Most parallel file systems, particularly those at supercomputing centres, are targetted for HPC applications, rather than serial-farm type stuff. As a result, they're painstakingly optimized for bandwidth, not for IOPs (I/O operations per sec) - that is, they are aimed at big (1000+ process) jobs writing a handful of mammoth files, rather than zillions of little jobs outputting octillions of tiny little files. It is all to easy for users to run something that runs fine(ish) on their desktop and naively scale up to hundreds of simultaneous jobs to starve the system of IOPs, hanging their jobs and typically others on the same systems.
The main thing you can do here is aggregate, aggregate, aggregate. It would be best if you could tell us where you're running so we can get more information on the system. But some tried-and-true strategies:
The above suggestions will benefit the I/O performance of your code everywhere, not juston parallel file systems. IO is slow everywhere, and the more you can do in memory and the fewer actual IO operations you execute, the faster it will go. Some systems may be more sensitive than others, so you may not notice it so much on your laptop, but it will help.
Similarly, having fewer big files rather than many small files will speed up everything from directory listings to backups on your filesystem; it is good all around.
如果您不知道到底是什么原因导致崩溃,则很难做出决定。如果您认为这是与文件系统性能相关的错误,您可以尝试分布式文件系统: http://hadoop.apache.org/common/docs/r0.20.0/hdfs_user_guide.html
如果你想实现Master/Slave系统,也许Hadoop可以是答案。
但首先我会尝试找出导致崩溃的原因......
It is hard to decide if you don't know what exactly causes the crash. If you think it is an error related to the filesystem performance, you can try an distributed filesystem: http://hadoop.apache.org/common/docs/r0.20.0/hdfs_user_guide.html
If you want to implement Master/Slave system, maybe Hadoop can be the answer.
But first of all I would try to find out what causes the crash...
当操作系统耗尽资源时,它们并不总是表现良好;有时,它们只是中止请求操作系统无法提供的第一个资源单元的进程。许多操作系统都有文件句柄资源限制(我认为Windows有几千个句柄资源,在像您这样的情况下您可能会遇到这种情况),而未能找到空闲句柄通常意味着操作系统对请求进程做了坏事。
一个需要更改程序的简单解决方案是同意您的许多作业中不能同时写入超过 N 个作业。您需要一个所有作业都可以看到的共享信号量;大多数操作系统都会为您提供相应的设施,通常作为命名资源(!)。在启动任何作业之前将信号量初始化为 N。
让每个写入作业在即将写入时从信号量获取一个资源单元,并在完成时释放该资源单元。完成此操作的代码量应该是在高度并行应用程序中插入一次的几行代码。

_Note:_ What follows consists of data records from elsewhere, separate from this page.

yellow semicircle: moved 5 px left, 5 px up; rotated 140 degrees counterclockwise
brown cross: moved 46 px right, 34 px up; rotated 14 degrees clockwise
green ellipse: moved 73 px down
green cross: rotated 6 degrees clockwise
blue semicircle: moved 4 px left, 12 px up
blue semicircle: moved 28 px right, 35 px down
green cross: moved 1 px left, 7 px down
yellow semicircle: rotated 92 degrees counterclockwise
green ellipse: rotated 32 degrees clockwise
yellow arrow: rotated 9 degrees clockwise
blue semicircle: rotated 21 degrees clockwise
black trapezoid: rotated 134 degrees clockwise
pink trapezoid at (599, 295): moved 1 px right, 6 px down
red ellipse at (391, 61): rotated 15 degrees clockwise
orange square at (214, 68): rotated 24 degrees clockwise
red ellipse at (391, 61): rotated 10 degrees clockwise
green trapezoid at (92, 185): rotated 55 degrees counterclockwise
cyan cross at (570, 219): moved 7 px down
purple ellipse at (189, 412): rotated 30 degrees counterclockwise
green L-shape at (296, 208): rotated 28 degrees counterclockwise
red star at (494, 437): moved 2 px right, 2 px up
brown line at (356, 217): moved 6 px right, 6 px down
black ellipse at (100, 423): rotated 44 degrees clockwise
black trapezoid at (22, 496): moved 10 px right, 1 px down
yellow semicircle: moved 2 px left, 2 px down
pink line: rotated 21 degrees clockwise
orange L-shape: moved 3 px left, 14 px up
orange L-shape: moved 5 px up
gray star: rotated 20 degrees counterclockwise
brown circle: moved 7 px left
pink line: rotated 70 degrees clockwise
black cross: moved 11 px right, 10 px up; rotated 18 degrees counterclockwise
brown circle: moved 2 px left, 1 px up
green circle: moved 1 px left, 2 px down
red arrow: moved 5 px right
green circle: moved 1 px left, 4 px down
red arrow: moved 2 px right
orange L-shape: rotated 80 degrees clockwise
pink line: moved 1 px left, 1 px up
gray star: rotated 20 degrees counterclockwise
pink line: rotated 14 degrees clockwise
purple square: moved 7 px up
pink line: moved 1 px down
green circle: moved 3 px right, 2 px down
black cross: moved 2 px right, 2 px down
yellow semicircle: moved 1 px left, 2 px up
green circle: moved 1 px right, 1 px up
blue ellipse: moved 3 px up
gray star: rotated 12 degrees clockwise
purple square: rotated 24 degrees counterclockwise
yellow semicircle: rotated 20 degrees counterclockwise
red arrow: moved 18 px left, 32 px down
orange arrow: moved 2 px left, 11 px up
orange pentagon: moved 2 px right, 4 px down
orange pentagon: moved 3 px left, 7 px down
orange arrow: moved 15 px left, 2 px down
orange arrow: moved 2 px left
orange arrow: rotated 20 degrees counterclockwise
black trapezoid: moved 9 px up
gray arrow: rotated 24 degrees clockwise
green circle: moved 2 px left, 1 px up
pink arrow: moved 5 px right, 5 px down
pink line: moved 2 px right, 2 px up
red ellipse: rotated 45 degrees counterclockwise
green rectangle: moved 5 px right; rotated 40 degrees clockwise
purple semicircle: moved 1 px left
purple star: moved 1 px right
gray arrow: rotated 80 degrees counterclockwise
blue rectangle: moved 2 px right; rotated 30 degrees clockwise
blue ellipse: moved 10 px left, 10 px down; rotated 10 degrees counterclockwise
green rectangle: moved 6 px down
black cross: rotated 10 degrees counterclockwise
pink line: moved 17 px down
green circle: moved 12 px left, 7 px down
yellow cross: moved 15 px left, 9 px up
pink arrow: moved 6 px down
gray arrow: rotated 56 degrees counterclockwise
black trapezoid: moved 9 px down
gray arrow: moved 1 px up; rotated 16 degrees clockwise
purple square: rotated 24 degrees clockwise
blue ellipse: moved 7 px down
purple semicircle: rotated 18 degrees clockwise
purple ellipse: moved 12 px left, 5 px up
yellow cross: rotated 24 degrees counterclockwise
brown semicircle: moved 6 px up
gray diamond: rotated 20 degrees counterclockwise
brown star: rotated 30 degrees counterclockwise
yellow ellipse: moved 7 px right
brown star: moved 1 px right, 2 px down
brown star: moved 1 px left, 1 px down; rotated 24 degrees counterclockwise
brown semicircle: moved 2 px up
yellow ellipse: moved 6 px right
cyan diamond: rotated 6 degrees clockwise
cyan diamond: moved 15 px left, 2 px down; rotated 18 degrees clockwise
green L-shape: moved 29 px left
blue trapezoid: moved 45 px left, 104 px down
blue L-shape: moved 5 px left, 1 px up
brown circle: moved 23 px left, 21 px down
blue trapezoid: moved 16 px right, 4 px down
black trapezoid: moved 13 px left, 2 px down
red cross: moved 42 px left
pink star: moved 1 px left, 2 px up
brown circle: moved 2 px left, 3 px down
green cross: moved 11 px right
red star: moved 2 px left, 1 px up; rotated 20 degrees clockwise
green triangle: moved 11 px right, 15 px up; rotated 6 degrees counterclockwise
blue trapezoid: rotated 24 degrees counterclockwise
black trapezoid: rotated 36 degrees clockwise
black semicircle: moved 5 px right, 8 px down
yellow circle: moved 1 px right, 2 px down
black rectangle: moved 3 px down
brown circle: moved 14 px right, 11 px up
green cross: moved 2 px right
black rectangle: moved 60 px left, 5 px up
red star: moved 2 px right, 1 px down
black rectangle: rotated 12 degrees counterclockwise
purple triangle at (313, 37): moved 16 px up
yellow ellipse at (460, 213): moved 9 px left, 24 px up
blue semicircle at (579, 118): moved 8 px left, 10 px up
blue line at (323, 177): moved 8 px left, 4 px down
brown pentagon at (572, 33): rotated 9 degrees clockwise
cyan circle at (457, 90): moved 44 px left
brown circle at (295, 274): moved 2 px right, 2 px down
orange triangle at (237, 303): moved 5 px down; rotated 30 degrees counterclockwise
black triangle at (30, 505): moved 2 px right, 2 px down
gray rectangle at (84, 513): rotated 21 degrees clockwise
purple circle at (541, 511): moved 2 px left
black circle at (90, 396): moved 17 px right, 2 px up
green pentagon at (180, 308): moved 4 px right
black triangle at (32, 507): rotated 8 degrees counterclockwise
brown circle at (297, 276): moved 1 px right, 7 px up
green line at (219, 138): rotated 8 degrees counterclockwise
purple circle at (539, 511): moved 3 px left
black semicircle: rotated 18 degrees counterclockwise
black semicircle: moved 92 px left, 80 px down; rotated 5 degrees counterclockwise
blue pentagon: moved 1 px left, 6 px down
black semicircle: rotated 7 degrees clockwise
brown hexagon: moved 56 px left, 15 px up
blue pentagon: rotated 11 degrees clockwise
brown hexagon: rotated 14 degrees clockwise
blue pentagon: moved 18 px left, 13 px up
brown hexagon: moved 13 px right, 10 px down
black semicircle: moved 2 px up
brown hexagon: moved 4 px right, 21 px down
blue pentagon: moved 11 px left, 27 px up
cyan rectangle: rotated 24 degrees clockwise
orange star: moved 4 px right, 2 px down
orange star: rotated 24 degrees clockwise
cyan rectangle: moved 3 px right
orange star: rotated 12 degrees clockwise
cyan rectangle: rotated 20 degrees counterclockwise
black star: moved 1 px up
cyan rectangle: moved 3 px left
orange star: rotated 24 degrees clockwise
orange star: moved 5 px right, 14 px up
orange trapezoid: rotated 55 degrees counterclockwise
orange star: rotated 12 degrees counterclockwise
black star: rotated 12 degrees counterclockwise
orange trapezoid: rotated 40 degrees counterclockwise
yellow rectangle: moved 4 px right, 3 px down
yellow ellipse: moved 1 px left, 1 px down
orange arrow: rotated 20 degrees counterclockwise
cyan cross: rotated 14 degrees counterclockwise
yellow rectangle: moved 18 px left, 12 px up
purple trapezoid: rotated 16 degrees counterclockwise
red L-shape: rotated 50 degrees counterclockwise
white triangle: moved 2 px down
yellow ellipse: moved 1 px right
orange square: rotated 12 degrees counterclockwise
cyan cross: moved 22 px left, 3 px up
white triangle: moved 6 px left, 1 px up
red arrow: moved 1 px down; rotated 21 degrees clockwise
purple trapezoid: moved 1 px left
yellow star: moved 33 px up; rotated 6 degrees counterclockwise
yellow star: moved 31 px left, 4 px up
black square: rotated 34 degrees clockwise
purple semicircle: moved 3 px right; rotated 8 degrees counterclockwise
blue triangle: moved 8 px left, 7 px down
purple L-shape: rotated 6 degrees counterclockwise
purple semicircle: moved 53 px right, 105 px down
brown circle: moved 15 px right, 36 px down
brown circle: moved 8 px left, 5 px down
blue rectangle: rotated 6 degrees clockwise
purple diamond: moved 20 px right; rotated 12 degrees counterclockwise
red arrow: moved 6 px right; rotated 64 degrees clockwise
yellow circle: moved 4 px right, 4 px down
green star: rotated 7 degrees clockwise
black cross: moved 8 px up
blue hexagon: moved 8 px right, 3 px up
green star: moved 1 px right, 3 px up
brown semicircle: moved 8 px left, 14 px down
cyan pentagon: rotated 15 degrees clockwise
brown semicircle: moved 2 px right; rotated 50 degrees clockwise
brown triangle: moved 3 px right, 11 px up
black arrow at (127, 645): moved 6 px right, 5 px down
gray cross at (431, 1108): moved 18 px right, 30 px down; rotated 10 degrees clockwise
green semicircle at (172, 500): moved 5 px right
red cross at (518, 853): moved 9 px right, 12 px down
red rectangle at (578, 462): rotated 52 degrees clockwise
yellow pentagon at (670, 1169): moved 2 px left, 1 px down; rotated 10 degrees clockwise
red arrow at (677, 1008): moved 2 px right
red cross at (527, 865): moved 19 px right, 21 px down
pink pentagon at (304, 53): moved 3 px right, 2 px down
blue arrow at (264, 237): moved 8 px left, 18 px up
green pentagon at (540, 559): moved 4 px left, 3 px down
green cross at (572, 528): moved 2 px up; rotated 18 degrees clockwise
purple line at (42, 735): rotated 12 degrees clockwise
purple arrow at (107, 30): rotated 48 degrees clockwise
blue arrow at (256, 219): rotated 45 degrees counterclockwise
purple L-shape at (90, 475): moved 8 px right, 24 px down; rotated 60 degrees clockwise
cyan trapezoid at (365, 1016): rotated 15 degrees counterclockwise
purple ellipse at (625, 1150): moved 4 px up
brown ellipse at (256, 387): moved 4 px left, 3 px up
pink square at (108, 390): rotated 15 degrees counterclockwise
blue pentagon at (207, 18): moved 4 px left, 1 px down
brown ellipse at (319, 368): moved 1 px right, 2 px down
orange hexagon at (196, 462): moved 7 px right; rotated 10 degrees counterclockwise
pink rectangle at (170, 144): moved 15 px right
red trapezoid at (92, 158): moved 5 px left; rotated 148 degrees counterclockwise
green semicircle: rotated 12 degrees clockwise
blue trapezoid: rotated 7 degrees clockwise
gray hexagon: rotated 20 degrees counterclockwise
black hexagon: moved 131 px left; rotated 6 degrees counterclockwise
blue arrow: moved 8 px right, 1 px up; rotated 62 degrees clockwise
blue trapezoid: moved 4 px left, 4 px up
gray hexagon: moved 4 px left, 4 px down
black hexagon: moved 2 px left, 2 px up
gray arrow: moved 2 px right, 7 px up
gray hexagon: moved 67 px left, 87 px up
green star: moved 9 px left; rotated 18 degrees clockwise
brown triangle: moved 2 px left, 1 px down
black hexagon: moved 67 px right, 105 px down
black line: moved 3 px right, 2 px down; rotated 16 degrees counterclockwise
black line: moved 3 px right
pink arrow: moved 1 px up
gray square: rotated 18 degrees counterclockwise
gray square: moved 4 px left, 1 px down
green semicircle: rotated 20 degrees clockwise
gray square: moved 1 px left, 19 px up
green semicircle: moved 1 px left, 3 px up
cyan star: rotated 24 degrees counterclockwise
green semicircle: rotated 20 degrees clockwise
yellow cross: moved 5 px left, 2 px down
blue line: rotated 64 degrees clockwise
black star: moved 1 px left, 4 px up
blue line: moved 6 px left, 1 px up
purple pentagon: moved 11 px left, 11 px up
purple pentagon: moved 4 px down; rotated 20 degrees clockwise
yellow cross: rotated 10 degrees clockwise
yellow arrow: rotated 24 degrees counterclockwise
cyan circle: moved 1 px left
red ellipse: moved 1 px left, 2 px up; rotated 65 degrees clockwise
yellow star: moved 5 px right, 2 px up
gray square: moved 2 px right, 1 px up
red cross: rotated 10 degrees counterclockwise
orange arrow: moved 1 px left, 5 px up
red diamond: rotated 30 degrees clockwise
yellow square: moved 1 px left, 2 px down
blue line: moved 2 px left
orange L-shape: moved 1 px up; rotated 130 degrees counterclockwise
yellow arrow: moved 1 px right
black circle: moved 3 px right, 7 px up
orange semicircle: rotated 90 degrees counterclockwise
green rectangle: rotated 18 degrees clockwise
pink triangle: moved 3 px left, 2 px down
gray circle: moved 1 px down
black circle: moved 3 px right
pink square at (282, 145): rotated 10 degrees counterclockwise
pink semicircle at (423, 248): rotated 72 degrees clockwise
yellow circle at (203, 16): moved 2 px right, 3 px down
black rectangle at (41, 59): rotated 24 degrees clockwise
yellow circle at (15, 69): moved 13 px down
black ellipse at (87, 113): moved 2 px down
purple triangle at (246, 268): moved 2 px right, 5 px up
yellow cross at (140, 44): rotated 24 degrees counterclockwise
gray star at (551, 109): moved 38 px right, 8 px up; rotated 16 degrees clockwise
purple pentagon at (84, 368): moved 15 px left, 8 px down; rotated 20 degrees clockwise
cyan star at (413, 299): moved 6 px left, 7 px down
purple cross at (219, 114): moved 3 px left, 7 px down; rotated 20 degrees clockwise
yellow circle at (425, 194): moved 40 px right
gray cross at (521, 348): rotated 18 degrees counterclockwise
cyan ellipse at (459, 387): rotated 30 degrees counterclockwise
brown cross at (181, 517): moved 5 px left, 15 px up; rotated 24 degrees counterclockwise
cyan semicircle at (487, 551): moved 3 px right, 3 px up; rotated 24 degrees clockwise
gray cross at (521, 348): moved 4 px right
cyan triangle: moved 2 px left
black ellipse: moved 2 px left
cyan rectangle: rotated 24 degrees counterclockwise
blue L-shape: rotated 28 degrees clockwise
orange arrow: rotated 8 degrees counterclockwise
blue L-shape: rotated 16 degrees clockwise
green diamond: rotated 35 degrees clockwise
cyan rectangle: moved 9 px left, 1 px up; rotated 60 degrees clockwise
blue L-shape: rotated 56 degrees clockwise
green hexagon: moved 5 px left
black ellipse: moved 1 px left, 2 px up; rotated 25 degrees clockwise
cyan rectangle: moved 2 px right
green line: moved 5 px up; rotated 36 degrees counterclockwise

然后你调整 N 直到不再有问题。 N==1 肯定会解决这个问题,而且你可能可以做得更好。
OSes don't alway behave nicely when they run out of resources; sometimes they simply abort the process that asks for the first unit of resource the OS can't provide. Many OSes have file handle resource limits (Windows I think has a several-thousand handle resource, which you can bump up against in circumstances like yours), and failure to find a free handle usually means the OS does bad things to the requesting process.
One simple solution requiring a program change, is to agree that no more than N of your many jobs can be writing at once. You'll need a shared semaphore that all jobs can see; most OSes will provide you with facilities for one, often as a named resource (!). Initialize the semaphore to N before you launch any job.
Have each writing job acquire a resource unit from the semaphore when the job is about to write, and release that resource unit when it is done. The amount of code to accomplish this should be a handful of lines inserted once into your highly parallel application. Then you tune N until you no longer have the problem. N==1 will surely solve it, and you can presumably do lots better than that.